Cuando ya casi había terminado de comer, un camarero llegó con un plato exquisitamente presentado y lo colocó respetuosamente ante ella. «Señorita Shaw, cortesía del señor Moore: langosta con trufa negra, seleccionada especialmente para usted».
Brinley frunció el ceño con desagrado, pero antes de que pudiera protestar, más camareros se acercaron uno tras otro.
«Señorita Shaw, este es el foie gras que el señor Moore ha pedido para usted».
«Señorita Shaw, aquí tiene el caviar con huevo al vapor del señor Moore».
«Señorita Shaw, el siguiente plato es…»
En cuestión de minutos, su mesa, antes espaciosa, rebosaba de una variedad de platos lujosos. Los demás comensales comenzaron a lanzar miradas curiosas, susurrando y señalando con gestos aquel insólito despliegue.
La expresión de Brinley se ensombreció.
A medida que se agotaba el espacio, los camareros trajeron mesas adicionales para colocar el interminable flujo de platos, y aún llegaba más comida.
Su furia reprimida finalmente estalló.
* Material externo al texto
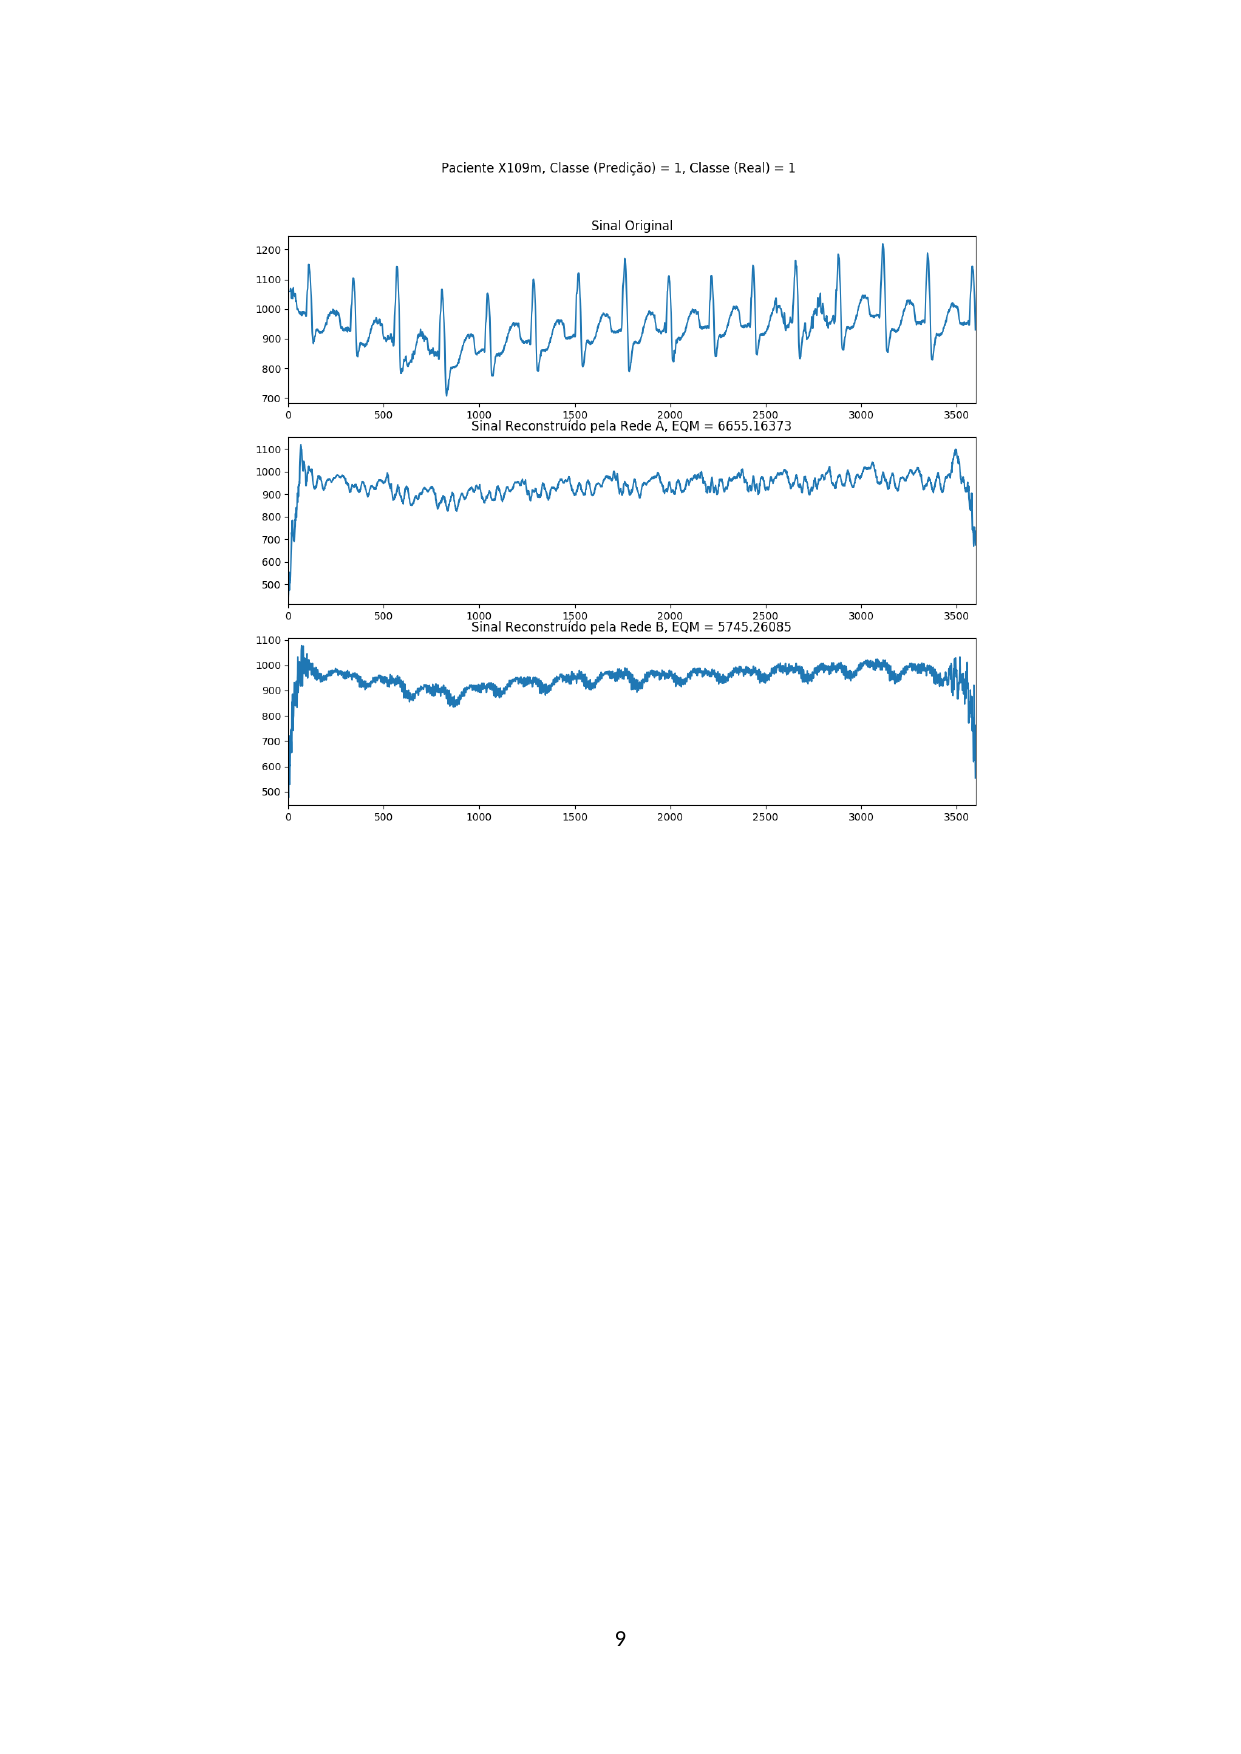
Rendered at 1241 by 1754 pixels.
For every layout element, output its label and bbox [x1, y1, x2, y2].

picture [177, 147, 1063, 886]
Dejó caer los cubiertos sobre la mesa con fuerza y miró con ira al hombre tranquilo responsable del caos.
—¿Qué intentas hacer, Austin? —exigió en voz alta.
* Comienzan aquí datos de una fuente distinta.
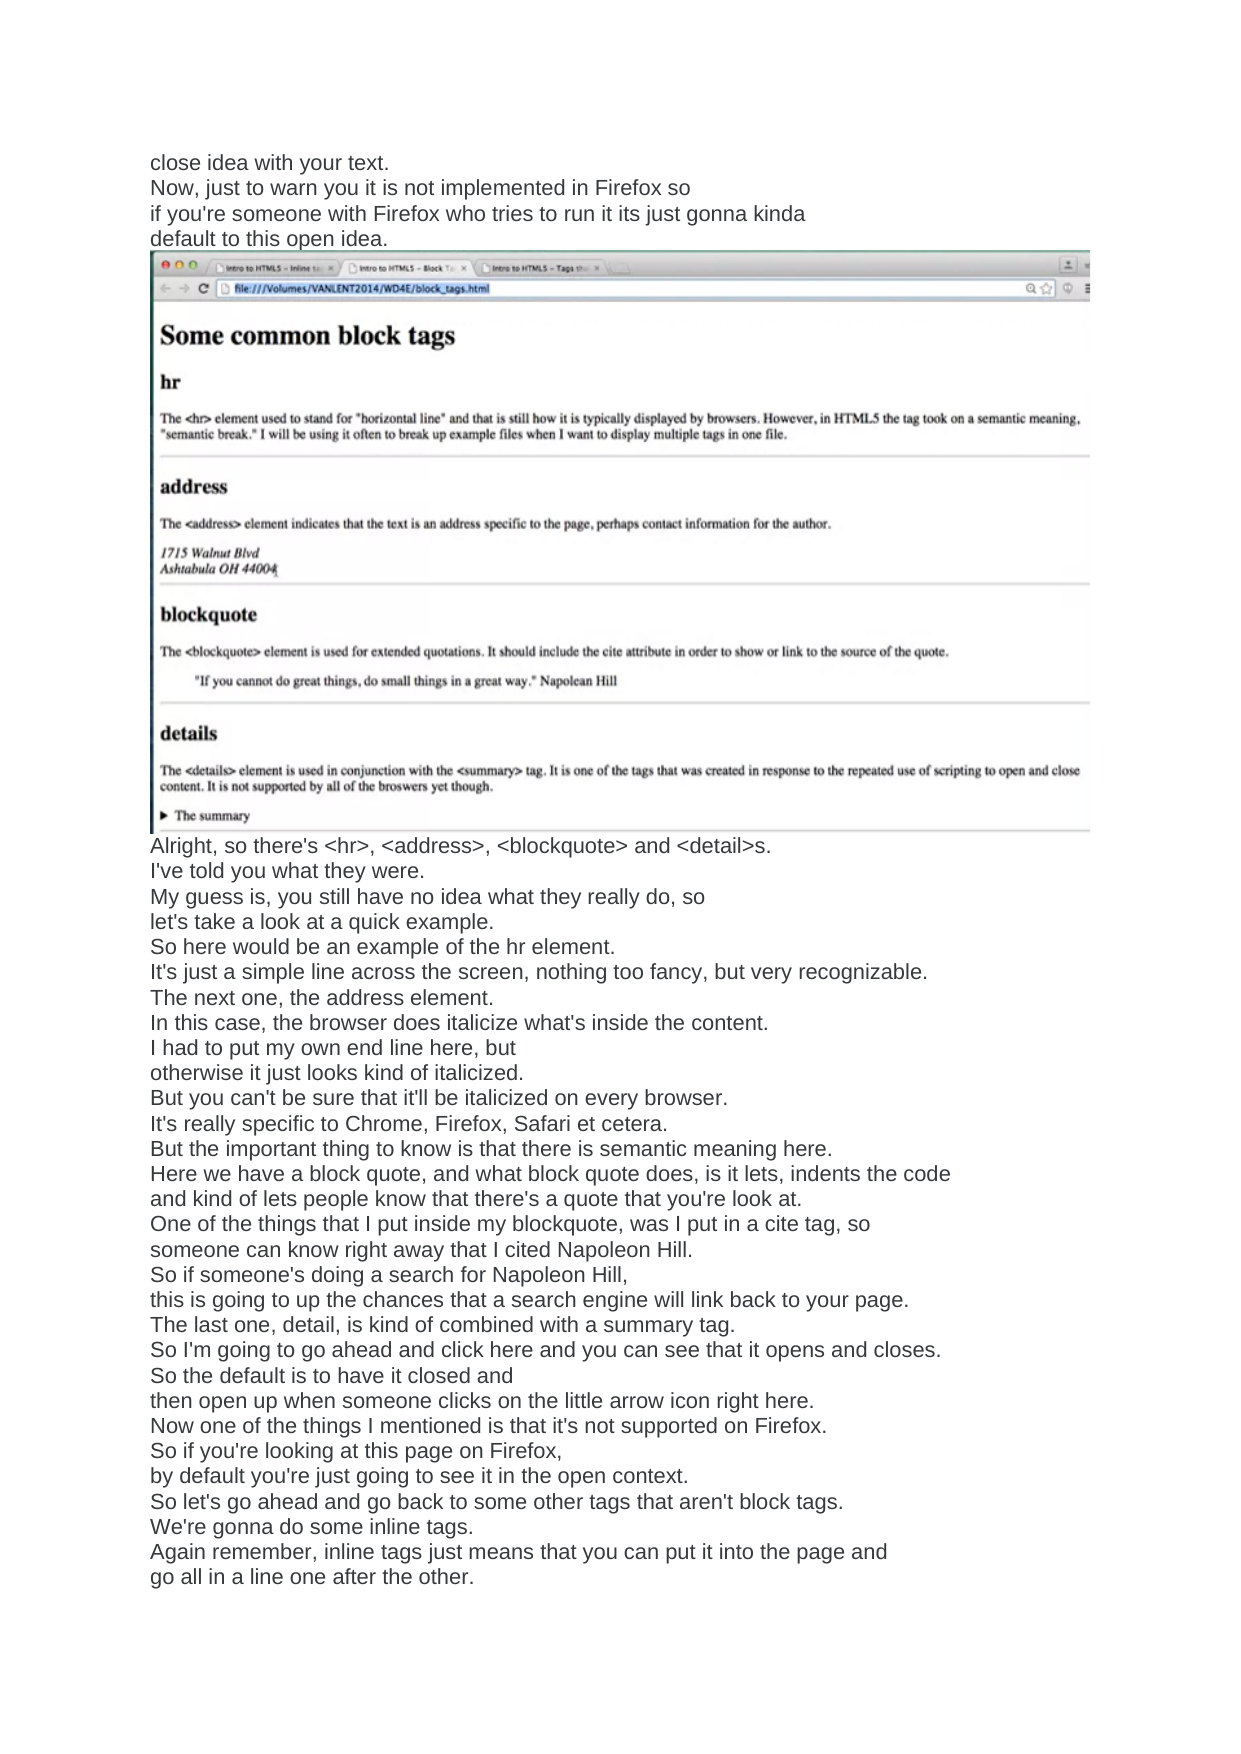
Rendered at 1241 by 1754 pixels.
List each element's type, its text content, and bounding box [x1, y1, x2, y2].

text The next one, the address element. [150, 984, 1090, 1009]
text It's just a simple line across the screen, nothing too fancy, but very recognizable. [150, 959, 1090, 984]
text So the default is to have it closed and [150, 1362, 1090, 1388]
text We're gonna do some inline tags. [150, 1514, 1090, 1539]
text this is going to up the chances that a search engine will link back to your page. [150, 1287, 1090, 1312]
text But you can't be sure that it'll be italicized on every browser. [150, 1085, 1090, 1110]
text The last one, detail, is kind of combined with a summary tag. [150, 1312, 1090, 1337]
text But the important thing to know is that there is semantic meaning here. [150, 1136, 1090, 1161]
text Here we have a block quote, and what block quote does, is it lets, indents the code [150, 1161, 1090, 1186]
text otherwise it just looks kind of italicized. [150, 1060, 1090, 1085]
text It's really specific to Chrome, Firefox, Safari et cetera. [150, 1110, 1090, 1136]
text Alright, so there's <hr>, <address>, <blockquote> and <detail>s. [150, 834, 1090, 858]
text if you're someone with Firefox who tries to run it its just gonna kinda [150, 200, 1090, 226]
text default to this open idea. [150, 226, 1090, 250]
text let's take a look at a quick example. [150, 909, 1090, 934]
text So let's go ahead and go back to some other tags that aren't block tags. [150, 1488, 1090, 1514]
text close idea with your text. [150, 150, 1090, 175]
text My guess is, you still have no idea what they really do, so [150, 883, 1090, 909]
text So here would be an example of the hr element. [150, 934, 1090, 959]
text I had to put my own end line here, but [150, 1035, 1090, 1060]
text I've told you what they were. [150, 858, 1090, 883]
text someone can know right away that I cited Napoleon Hill. [150, 1236, 1090, 1262]
text go all in a line one after the other. [150, 1564, 1090, 1589]
text One of the things that I put inside my blockquote, was I put in a cite tag, so [150, 1211, 1090, 1236]
text by default you're just going to see it in the open context. [150, 1463, 1090, 1488]
text Again remember, inline tags just means that you can put it into the page and [150, 1539, 1090, 1564]
text So I'm going to go ahead and click here and you can see that it opens and closes. [150, 1337, 1090, 1362]
text and kind of lets people know that there's a quote that you're look at. [150, 1186, 1090, 1211]
text then open up when someone clicks on the little arrow icon right here. [150, 1388, 1090, 1413]
text So if someone's doing a search for Napoleon Hill, [150, 1262, 1090, 1287]
picture [150, 250, 1091, 834]
text Now one of the things I mentioned is that it's not supported on Firefox. [150, 1413, 1090, 1438]
text In this case, the browser does italicize what's inside the content. [150, 1009, 1090, 1035]
text So if you're looking at this page on Firefox, [150, 1438, 1090, 1463]
text Now, just to warn you it is not implemented in Firefox so [150, 175, 1090, 200]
Un breve destello de triunfo parpadeó en la mirada indescifrable de Austin, pero no respondió.
En cambio, se limpió los labios con elegancia con la servilleta, se levantó y —para asombro de Brinley— se deslizó con naturalidad en el asiento justo a su lado.
A continuación, cogió el cuchillo y el tenedor que ella había abandonado, cortó un trozo del filete que le quedaba y se lo comió con evidente deleite.
Tras masticar pensativamente, la miró directamente y dijo con sinceridad: «Mmm, está bastante bueno».
Brinley lo miró fijamente en un silencio atónito, tratando de asimilar que aquel hombre estuviera sentado tan cerca y cuestionara su cordura. Un momento antes había declarado que la comida era horrible, y ahora se comía alegremente sus sobras como si fueran un manjar.
¿Se estaba volviendo loco?!
Sin inmutarse ante su mirada venenosa, Austin se terminó el resto de su filete y luego comenzó a probar los nuevos y suntuosos platos.
Los invitados que los rodeaban observaban con asombro desconcertado, sin poder creer que el notoriamente frío y despiadado Austin Moore tuviera un lado tan inesperadamente infantil.